I am attempting to write a loop through a file of Excel workbooks, checking the names of all sheets to ensure that each excel workbook has three sheet names in it ('sheet1', 'sheet2', 'sheet3' - in any order). If one of those sheet names is missing, I want to create the missing sheet (blank) in the workbook missing the sheet.
I've never worked across multiple files like this and I'm open to any and all suggestions / approaches!
library(tidyverse)
library(readxl)
'%notin%' <- Negate('%in%')
all_files <- list.files(path="./path/to/files'", pattern = "*.xlsx", full.names = T)
#write files to a list to see the sheet names
result <- lapply(all_files, function(x) {
all_sheets <- excel_sheets(x)
}
#filter by which workbooks match criteria
correct_sheet <- lapply(result, FUN = function(x) {
correct_sheet <- intersect(result, c('sheet1', 'sheet2', 'sheet3') )
})
#Add worksheet in a loop
for (result %notin% correct_sheet){
}
I'm old skool. I like a for loop. That's what happens when you come from other languages!

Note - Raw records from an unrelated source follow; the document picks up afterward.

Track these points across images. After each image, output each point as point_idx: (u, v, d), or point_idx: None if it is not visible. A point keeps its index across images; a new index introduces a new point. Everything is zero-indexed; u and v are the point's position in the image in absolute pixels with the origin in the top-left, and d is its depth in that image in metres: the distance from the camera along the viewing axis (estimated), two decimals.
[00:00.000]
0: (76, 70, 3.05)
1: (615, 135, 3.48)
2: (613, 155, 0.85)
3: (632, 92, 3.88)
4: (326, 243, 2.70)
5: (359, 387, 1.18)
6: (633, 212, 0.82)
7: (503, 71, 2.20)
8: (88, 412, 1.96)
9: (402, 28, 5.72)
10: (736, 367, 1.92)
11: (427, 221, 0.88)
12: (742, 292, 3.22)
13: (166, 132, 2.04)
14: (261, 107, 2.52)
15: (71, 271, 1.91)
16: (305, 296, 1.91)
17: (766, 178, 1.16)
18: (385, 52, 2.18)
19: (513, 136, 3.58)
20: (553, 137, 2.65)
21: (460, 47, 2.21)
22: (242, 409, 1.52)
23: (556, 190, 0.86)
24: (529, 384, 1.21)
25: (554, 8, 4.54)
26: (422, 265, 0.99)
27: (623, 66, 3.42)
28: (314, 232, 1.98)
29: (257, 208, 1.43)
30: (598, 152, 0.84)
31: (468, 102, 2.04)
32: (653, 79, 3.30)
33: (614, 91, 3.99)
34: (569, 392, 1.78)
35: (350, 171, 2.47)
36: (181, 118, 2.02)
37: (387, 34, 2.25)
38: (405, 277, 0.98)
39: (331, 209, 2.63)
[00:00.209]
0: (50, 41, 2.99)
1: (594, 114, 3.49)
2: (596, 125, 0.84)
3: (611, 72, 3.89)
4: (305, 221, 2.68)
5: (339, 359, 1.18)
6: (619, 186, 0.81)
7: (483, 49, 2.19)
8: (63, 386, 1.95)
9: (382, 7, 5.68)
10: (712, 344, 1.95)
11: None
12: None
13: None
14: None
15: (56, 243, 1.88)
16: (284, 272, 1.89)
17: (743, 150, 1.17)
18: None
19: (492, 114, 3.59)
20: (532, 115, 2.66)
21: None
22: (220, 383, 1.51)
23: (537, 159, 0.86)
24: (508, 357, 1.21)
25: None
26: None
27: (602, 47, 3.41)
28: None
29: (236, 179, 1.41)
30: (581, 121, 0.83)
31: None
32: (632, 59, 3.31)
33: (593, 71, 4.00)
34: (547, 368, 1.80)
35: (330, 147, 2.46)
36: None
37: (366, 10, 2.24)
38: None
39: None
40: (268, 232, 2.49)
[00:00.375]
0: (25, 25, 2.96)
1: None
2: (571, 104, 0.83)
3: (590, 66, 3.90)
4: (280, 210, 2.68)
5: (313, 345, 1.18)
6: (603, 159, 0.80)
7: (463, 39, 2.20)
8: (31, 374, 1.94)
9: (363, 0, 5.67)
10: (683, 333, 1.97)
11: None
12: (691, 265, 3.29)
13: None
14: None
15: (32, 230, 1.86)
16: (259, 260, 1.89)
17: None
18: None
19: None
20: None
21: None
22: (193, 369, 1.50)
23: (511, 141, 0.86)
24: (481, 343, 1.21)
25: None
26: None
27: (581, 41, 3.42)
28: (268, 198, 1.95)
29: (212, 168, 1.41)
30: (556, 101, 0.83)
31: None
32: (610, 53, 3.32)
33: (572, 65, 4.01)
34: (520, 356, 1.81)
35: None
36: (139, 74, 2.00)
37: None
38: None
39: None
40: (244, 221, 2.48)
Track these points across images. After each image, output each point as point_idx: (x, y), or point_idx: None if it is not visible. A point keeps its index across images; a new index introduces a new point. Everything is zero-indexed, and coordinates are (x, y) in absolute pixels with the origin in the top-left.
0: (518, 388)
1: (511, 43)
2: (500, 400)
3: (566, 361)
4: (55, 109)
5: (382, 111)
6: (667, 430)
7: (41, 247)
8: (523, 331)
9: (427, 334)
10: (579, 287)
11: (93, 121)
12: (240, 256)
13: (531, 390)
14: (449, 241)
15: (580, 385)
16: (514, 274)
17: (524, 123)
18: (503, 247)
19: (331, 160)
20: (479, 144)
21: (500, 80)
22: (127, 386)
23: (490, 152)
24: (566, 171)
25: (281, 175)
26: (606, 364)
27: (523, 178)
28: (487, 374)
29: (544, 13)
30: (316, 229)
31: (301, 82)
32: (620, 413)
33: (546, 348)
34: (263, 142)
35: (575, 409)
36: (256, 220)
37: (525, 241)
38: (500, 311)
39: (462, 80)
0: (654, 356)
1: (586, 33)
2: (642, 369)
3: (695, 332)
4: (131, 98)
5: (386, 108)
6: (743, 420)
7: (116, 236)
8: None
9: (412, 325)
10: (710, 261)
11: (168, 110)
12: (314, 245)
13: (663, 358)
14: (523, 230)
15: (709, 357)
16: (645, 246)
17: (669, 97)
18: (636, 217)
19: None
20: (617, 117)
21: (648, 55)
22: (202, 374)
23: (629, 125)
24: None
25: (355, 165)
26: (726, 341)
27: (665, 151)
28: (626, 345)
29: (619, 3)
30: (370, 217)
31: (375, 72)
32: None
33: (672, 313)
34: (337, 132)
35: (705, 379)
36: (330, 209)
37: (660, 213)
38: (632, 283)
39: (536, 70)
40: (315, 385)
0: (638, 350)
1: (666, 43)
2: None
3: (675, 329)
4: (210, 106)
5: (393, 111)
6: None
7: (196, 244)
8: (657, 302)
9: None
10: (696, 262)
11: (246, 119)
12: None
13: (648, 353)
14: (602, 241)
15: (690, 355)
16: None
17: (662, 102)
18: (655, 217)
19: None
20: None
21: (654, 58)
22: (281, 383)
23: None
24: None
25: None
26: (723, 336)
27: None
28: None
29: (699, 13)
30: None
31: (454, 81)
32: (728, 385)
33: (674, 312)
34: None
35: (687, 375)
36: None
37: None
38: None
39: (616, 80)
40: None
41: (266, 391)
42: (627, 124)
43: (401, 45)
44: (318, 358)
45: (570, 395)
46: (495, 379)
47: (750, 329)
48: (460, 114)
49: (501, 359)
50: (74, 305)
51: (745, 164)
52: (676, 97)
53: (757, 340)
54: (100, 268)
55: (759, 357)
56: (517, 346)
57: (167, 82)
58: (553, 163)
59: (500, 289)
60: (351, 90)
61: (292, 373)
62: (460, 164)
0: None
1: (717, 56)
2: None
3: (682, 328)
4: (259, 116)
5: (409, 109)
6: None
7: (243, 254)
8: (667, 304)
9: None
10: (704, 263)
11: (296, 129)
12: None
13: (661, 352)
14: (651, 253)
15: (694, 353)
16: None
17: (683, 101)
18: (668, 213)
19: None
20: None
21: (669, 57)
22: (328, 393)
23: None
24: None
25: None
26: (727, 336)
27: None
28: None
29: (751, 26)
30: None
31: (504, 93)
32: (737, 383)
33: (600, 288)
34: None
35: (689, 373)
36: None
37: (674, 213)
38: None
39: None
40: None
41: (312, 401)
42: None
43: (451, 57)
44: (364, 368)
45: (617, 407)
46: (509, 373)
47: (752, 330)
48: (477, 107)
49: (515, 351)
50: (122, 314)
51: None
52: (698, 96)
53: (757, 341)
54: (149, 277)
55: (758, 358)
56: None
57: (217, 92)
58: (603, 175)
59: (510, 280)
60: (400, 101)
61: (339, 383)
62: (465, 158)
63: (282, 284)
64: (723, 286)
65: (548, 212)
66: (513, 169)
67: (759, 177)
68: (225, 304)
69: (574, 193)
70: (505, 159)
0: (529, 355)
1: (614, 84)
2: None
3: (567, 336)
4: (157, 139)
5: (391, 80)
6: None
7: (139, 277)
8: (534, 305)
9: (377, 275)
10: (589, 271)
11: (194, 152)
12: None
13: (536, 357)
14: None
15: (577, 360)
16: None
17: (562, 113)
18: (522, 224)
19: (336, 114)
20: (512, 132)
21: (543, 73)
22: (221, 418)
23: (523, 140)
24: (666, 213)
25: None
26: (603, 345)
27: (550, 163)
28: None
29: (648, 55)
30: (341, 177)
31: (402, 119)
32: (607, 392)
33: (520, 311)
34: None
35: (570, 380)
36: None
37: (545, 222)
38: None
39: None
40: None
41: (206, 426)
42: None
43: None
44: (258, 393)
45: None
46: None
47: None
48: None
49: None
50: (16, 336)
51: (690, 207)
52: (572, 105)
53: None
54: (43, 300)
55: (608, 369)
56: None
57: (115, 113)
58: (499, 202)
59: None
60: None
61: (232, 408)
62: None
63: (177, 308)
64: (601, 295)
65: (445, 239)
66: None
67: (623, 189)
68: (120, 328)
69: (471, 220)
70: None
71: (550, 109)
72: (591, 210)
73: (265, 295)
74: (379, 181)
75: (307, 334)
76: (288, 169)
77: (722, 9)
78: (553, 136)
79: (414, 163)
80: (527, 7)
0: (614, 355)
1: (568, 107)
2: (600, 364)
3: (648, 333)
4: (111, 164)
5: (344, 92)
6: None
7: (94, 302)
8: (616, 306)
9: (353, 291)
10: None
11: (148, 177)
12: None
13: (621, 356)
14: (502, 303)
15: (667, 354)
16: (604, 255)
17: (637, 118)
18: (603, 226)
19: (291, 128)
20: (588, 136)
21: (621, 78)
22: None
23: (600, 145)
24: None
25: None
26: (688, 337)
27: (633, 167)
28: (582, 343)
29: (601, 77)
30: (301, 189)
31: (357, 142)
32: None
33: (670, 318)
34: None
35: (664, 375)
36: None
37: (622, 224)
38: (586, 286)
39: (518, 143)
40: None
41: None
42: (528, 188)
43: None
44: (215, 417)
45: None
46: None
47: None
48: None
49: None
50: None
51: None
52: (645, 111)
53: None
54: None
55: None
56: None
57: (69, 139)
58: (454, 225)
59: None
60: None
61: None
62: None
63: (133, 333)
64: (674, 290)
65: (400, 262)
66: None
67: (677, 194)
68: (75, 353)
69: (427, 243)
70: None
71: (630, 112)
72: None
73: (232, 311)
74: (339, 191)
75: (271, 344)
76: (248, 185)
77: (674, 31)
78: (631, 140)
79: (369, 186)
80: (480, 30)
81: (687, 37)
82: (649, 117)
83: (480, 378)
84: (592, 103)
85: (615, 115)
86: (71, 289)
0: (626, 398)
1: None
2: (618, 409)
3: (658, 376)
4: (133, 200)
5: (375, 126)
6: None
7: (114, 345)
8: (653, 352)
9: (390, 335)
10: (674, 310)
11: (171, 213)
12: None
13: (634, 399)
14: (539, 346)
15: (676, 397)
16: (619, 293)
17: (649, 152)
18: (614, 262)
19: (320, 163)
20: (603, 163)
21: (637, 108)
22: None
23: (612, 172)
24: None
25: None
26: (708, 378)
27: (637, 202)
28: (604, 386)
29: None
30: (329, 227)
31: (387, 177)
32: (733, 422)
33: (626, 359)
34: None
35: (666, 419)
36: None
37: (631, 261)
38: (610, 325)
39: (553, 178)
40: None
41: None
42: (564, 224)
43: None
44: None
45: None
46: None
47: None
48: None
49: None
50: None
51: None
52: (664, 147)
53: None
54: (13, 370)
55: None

So I'd be skipping all that lapply which doesn't explain what is going on and doing
new_data = "" # a placeholder for the data you will insert in an new empty sheet
for (file %in% all_files) {
# open the file and get it's sheets
sheets = excel_sheets(file)
# check if the file has the sheet you want
if ( "sheet1" %in% sheets) {
# do nothing
} else {
# if not - create a sheet
xlsx::write.xlsx(new_data,
file, # You may need to add the path?
sheetName="sheet1",
append=TRUE)
} #if you are checking for all 3 sheets and adding any 3 missing, add another for loop?
The R purists will say this is slow and inefficient. My question would be how fast does it need to be? How readable does it need to be?